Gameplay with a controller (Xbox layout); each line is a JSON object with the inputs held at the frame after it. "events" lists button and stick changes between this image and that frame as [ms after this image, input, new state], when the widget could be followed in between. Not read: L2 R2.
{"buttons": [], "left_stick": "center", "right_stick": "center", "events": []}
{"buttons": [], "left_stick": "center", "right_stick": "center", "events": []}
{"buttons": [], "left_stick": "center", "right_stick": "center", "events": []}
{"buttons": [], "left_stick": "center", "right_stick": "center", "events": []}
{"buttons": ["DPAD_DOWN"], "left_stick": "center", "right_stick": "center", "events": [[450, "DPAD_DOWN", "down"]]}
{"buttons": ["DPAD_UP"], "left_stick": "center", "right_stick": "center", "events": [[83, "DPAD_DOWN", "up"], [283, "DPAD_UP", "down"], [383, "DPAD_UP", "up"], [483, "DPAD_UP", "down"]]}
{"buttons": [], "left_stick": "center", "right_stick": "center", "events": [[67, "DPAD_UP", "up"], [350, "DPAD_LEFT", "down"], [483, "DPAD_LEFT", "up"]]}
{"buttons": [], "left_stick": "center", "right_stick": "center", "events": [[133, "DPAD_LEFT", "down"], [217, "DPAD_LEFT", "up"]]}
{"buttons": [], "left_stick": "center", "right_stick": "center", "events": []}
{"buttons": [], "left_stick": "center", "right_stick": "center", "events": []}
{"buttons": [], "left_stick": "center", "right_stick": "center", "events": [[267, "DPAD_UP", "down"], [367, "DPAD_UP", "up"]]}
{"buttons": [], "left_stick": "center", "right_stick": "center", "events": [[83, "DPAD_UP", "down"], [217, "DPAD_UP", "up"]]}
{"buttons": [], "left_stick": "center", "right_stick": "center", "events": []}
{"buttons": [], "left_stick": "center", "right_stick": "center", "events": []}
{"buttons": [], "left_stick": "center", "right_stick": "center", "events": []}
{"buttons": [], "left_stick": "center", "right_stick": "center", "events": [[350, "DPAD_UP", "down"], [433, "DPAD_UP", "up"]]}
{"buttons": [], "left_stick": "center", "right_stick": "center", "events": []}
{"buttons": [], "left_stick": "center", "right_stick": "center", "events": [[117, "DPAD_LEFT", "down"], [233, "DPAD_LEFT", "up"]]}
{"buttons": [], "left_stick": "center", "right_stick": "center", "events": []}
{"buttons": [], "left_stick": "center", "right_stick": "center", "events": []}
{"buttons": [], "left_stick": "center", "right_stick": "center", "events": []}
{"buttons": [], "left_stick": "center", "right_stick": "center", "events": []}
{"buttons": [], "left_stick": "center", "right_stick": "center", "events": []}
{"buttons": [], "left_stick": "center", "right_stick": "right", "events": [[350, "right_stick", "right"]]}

* _WORK INSTRUCTIONS_
Print each record again. Nothing may be left out.

* _COMPLETED TASK_
Gameplay with a controller (Xbox layout); each line is a JSON object with the inputs held at the frame after it. "events" lists button and stick changes between this image and that frame as [ms after this image, input, new state], when the widget could be followed in between. Not read: L2 R2.
{"buttons": [], "left_stick": "center", "right_stick": "center", "events": []}
{"buttons": [], "left_stick": "center", "right_stick": "center", "events": []}
{"buttons": [], "left_stick": "center", "right_stick": "center", "events": []}
{"buttons": [], "left_stick": "center", "right_stick": "center", "events": []}
{"buttons": ["DPAD_DOWN"], "left_stick": "center", "right_stick": "center", "events": [[450, "DPAD_DOWN", "down"]]}
{"buttons": ["DPAD_UP"], "left_stick": "center", "right_stick": "center", "events": [[83, "DPAD_DOWN", "up"], [283, "DPAD_UP", "down"], [383, "DPAD_UP", "up"], [483, "DPAD_UP", "down"]]}
{"buttons": [], "left_stick": "center", "right_stick": "center", "events": [[67, "DPAD_UP", "up"], [350, "DPAD_LEFT", "down"], [483, "DPAD_LEFT", "up"]]}
{"buttons": [], "left_stick": "center", "right_stick": "center", "events": [[133, "DPAD_LEFT", "down"], [217, "DPAD_LEFT", "up"]]}
{"buttons": [], "left_stick": "center", "right_stick": "center", "events": []}
{"buttons": [], "left_stick": "center", "right_stick": "center", "events": []}
{"buttons": [], "left_stick": "center", "right_stick": "center", "events": [[267, "DPAD_UP", "down"], [367, "DPAD_UP", "up"]]}
{"buttons": [], "left_stick": "center", "right_stick": "center", "events": [[83, "DPAD_UP", "down"], [217, "DPAD_UP", "up"]]}
{"buttons": [], "left_stick": "center", "right_stick": "center", "events": []}
{"buttons": [], "left_stick": "center", "right_stick": "center", "events": []}
{"buttons": [], "left_stick": "center", "right_stick": "center", "events": []}
{"buttons": [], "left_stick": "center", "right_stick": "center", "events": [[350, "DPAD_UP", "down"], [433, "DPAD_UP", "up"]]}
{"buttons": [], "left_stick": "center", "right_stick": "center", "events": []}
{"buttons": [], "left_stick": "center", "right_stick": "center", "events": [[117, "DPAD_LEFT", "down"], [233, "DPAD_LEFT", "up"]]}
{"buttons": [], "left_stick": "center", "right_stick": "center", "events": []}
{"buttons": [], "left_stick": "center", "right_stick": "center", "events": []}
{"buttons": [], "left_stick": "center", "right_stick": "center", "events": []}
{"buttons": [], "left_stick": "center", "right_stick": "center", "events": []}
{"buttons": [], "left_stick": "center", "right_stick": "center", "events": []}
{"buttons": [], "left_stick": "center", "right_stick": "right", "events": [[350, "right_stick", "right"]]}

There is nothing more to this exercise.